Bizlerin ve bizim çocuklarımızın hayatları 15 Temmuz diye bir iftiranın öncesi ve sonrası olarak ikiye ayrılıyor.15 Temmuz’dan önce özel bir eğitim kurumunda müdür olarak çalışıyordum
Bizlerin ve bizim çocuklarımızın hayatları 15 Temmuz diye bir iftiranın öncesi ve sonrası olarak ikiye ayrılıyor.15 Temmuz’dan önce özel bir eğitim kurumunda müdür olarak çalışıyordum. Üniversiteli ve liseli öğrencilerim vardı. Bizim işimiz, sadece bir işten ziyade, tüm dünyanın güzelleşmesi için çaba gösterme projesiydi... Sosyal yardımlaşma ve din, dil, ırk ayrımı gözetmeden tüm insanlar için yapılan bir işti…
Ama devleti yönetenlerin yaptıkları yanlış işleri desteklemediğimiz için, bu işlerin yanlış olduğunu dile getirdiğimiz için bizi hedef aldılar ve 15 Temmuz'dan sonra bir gecede işimden, eşimden ve evimden oldum. Hayati tehlikesi olan bir hastalıktan dolayı tedavi gören o zaman 1 yaşında olan çocuğum olmasına rağmen hem işsiz hem evsiz hem eşsiz kalmıştım. Kızım ilaçlarını kullanmazsa ölüm riski altındaydı, bunu defalarca söylememe rağmen, evimize gelen polisler hukuksuz ve vicdansız bir şekilde kızımın ilaçlarına el koydular, tedavisini 2 ay boyunca engellendiler.
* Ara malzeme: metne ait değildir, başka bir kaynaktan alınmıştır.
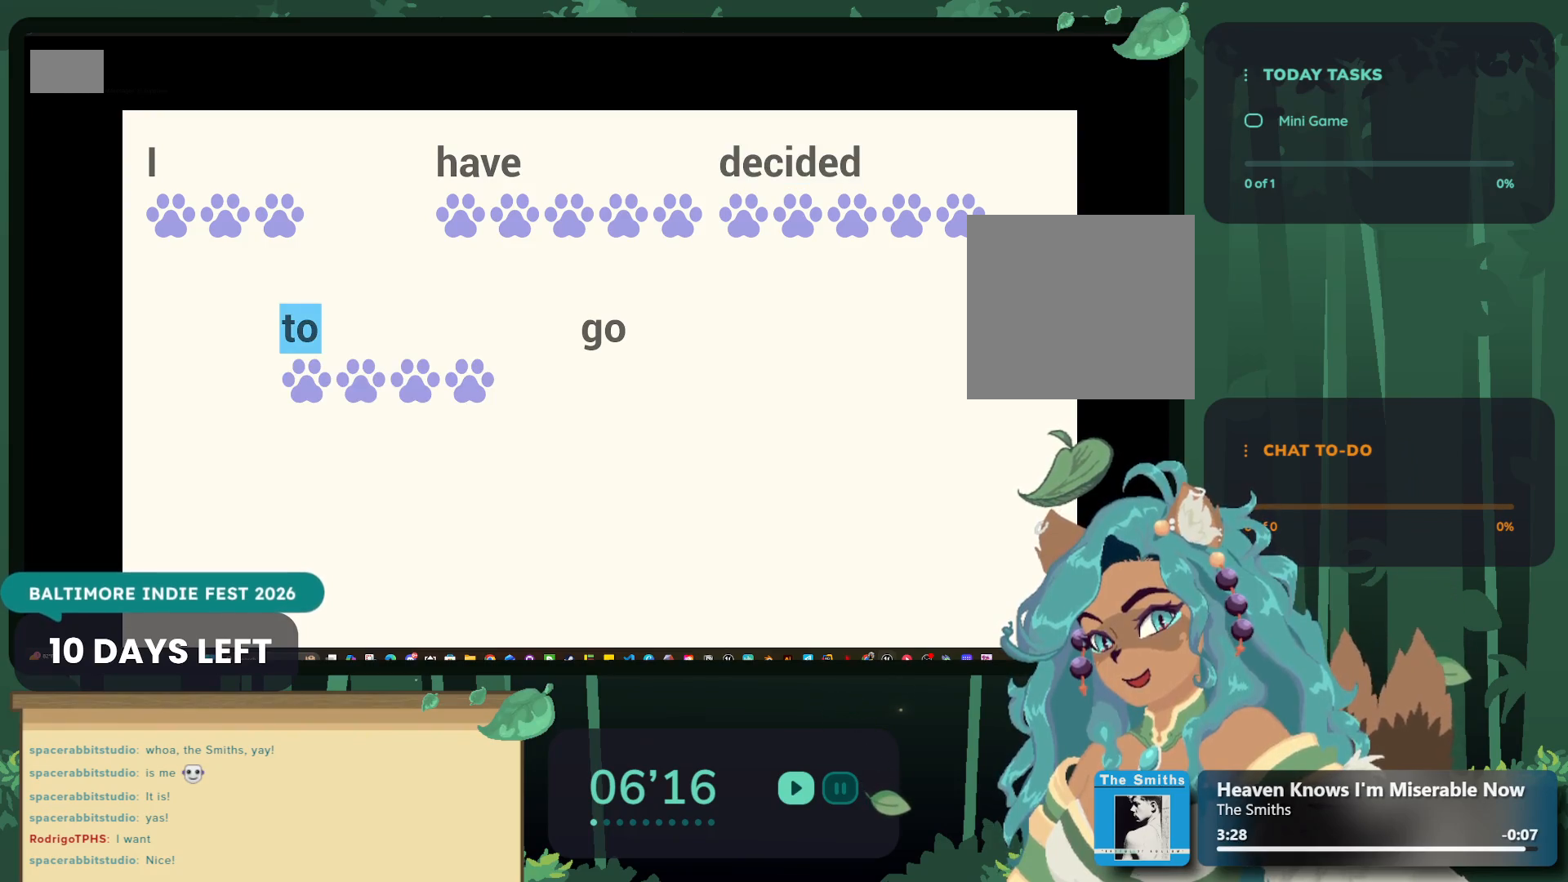
{"buttons": [], "left_stick": "center", "right_stick": "center", "events": [[34, "left_stick", "left"], [200, "A", "down"], [250, "left_stick", "center"], [300, "A", "up"]]}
Eşim çok kötü bir şekilde gözaltına alındı ve ondan 20 gün haber alamadım. 20 günden sonra birkaç dakikalık bir telefon görüşmesi yaptık. Kendime ve çocuklarıma iyi bakmamı ve sabırla beklememi isteyerek telefonu kapattı. Sonrasında daha da sancılı süreçler başladı çünkü aynı şekilde benimle alakalı da bir ceza dosyası açılmış ve bir yakalama kararı çıkartılmıştı. Ben de tutuklanırsam o sırada 1 yaşında olan kızım ve 7 yaşında olan oğluma kim bakacaktı? Bu nedenle saklanmak zorunda kaldım. Polisten saklanma sürecim 23 ay sürdü.
23 ay boyunca, hapiste olan eşimi bir kez bile göremedim çünkü ziyarete gitsem beni de tutuklayabilirlerdi. Cezaevi kurallarına göre ben yanlarında olmadan, benim annem ve babam, damatları olan eşimi ziyarete gidemezdi. Bu nedenle annemle babam çocuklarımı cezaevi kapısına kadar götürüyordu. Cezaevi görüşü için kapıdan girme, kimlik kontrollerinin yapılması, aramalardan geçmeyi 7 yaşındaki oğlum yanında 1 yaşındaki kardeşi ile beraber yalnız yapmak zorunda kalıyordu…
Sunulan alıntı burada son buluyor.